Boris Johnson has been urged to tell a powerful parliamentary committee everything he knows about Russian-born media mogul Evgeny Lebedev’s elevation to the House of Lords.
Labour’s shadow home secretary Yvette Cooper has written to the Prime Minister following a report in The Sunday Times which alleged that security services withdrew an assessment that granting a peerage to the Moscow-born son of an ex-KGB agent posed a national security risk after Mr Johnson personally intervened.
The newspaper reported that intelligence provided by MI5 and MI6 to the House of Lords Appointments Commission via Cabinet Office security officials initially said there could be a national security threat, but this was later withdrawn.

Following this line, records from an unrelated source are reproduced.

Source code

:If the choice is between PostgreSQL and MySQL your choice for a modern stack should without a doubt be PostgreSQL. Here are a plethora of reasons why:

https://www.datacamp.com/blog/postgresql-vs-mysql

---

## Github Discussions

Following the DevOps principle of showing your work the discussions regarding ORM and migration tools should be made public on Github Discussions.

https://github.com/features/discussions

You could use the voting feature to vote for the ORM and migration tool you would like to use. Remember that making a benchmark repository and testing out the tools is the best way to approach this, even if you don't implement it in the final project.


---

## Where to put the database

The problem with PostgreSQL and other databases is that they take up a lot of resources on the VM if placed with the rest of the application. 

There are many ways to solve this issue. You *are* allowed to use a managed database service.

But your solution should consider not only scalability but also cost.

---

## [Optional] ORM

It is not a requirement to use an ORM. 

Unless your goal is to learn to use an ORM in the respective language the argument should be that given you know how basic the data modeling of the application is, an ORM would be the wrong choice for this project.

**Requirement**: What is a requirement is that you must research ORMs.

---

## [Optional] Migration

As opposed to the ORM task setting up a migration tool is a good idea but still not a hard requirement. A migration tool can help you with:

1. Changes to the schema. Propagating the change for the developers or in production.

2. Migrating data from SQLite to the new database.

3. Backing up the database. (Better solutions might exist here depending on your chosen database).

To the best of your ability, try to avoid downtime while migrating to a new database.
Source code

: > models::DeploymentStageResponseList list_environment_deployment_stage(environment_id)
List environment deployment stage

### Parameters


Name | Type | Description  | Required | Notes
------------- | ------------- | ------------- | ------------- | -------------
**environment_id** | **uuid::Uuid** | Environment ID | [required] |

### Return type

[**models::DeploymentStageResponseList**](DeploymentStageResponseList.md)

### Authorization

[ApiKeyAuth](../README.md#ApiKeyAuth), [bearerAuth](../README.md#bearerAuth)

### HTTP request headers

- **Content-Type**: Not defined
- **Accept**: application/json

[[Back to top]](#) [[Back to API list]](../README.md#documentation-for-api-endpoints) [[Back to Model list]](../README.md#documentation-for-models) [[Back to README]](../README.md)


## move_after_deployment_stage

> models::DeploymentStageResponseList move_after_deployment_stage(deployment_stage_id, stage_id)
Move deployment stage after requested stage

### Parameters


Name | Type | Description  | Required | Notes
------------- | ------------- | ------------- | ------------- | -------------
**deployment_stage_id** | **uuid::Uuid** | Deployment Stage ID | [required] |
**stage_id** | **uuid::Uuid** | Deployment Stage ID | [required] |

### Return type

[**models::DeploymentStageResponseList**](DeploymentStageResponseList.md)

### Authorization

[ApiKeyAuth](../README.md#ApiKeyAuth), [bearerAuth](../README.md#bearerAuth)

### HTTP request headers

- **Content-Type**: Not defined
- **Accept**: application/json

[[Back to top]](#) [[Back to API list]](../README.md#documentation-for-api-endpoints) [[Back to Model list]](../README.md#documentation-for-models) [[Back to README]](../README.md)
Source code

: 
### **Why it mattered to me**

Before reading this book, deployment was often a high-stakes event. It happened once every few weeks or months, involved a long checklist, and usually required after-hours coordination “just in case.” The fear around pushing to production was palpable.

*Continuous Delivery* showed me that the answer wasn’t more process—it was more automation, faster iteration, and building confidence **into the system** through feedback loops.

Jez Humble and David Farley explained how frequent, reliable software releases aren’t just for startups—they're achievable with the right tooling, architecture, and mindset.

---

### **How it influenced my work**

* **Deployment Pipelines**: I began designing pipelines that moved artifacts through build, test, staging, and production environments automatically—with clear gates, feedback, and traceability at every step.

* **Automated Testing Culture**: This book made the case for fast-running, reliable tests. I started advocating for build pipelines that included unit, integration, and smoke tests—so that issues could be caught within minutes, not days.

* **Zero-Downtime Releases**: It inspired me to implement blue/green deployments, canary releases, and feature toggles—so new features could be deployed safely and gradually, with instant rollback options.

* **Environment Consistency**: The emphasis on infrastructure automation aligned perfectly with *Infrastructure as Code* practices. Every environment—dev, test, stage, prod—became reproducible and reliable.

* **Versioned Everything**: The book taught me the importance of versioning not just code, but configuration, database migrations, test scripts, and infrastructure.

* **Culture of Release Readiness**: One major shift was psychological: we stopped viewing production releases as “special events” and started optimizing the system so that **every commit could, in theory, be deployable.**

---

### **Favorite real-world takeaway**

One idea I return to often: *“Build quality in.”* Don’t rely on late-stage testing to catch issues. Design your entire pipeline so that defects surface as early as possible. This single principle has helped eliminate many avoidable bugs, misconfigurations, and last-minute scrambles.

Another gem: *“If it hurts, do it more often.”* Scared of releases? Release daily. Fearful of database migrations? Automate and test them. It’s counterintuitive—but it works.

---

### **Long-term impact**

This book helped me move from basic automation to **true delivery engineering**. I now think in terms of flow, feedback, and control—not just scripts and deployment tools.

Ms Cooper has now called on the PM to “make available to the Intelligence and Security Committee (ISC) the advice and information you were given about the ennobling of Evgeny Lebedev and full information about the role you played in the process”.
The cross-party ISC has the security clearance to view highly-classified intelligence on matters of national security, and Ms Cooper said in her letter: “As you will agree, it is the first duty of the Prime Minister to protect national security.
“Given that Mr Lebedev is still a member of the House of Lords, it is in all our interests to ensure that these allegations can be thoroughly investigated.”
A Government spokesperson said: “All individuals nominated for a peerage are done so in recognition of their contribution to society and all peerages are vetted by the House of Lords Appointments Commission.”
Earlier, Labour leader Sir Keir Starmer said he was “very concerned” about the reports surrounding Lord Lebedev and insisted the case should be referred to the ISC as it goes to “the heart of national security”.
Speaking on the BBC’s Sunday Morning programme, he said: “I’m very concerned about that story, because it goes to the heart of national security and there’s at least the suggestion that the Government and the Prime Minister were warned that there was a national security risk in this particular appointment.”
Speaking on the same programme, Dominic Raab suggested Lord Lebedev, who owns the Evening Standard newspaper alongside The Independent, went through a “very strict and stringent” process when he was granted his peerage.
The Justice Secretary and Deputy Prime Minister said he did not know the facts of the case, but claimed the peerage appointment process had been “applied very rigorously”.
He said: “There is a strict and stringent process when anyone is granted a peerage. I don’t know the facts of the case, I wasn’t involved in it. But I do know that it was applied very rigorously in this case.”
He added: “This was done properly and correctly, and we have procedures and systems in place to make sure it is.”
Lord Lebedev told the Sunday Times that “all” of the allegations in its report were incorrect and the questions did not “merit an answer”.
Last week, the media mogul appealed to Russian President Vladimir Putin to stop the invasion of Ukraine, through the Evening Standard newspaper.
The crossbench peer said: “I plead with you to use today’s negotiations to bring this terrible conflict in Ukraine to an end.”
In a statement published alongside a photograph of a paramedic performing CPR on a girl injured by shelling, Lord Lebedev said: “On this page are the final minutes of a six-year-old child fatally injured by shells that struck her Mariupol apartment block on Sunday.
“She is still wearing her pink jacket as medics fight to save her. But it is too late. Other children, and other families, are suffering similar fates across Ukraine.
“As a Russian citizen I plead with you to stop Russians killing their Ukrainian brothers and sisters.
“As a British citizen I ask you to save Europe from war. As a Russian patriot I plead that you prevent any more young Russian soldiers from dying needlessly. As a citizen of the world I ask you to save the world from annihilation.”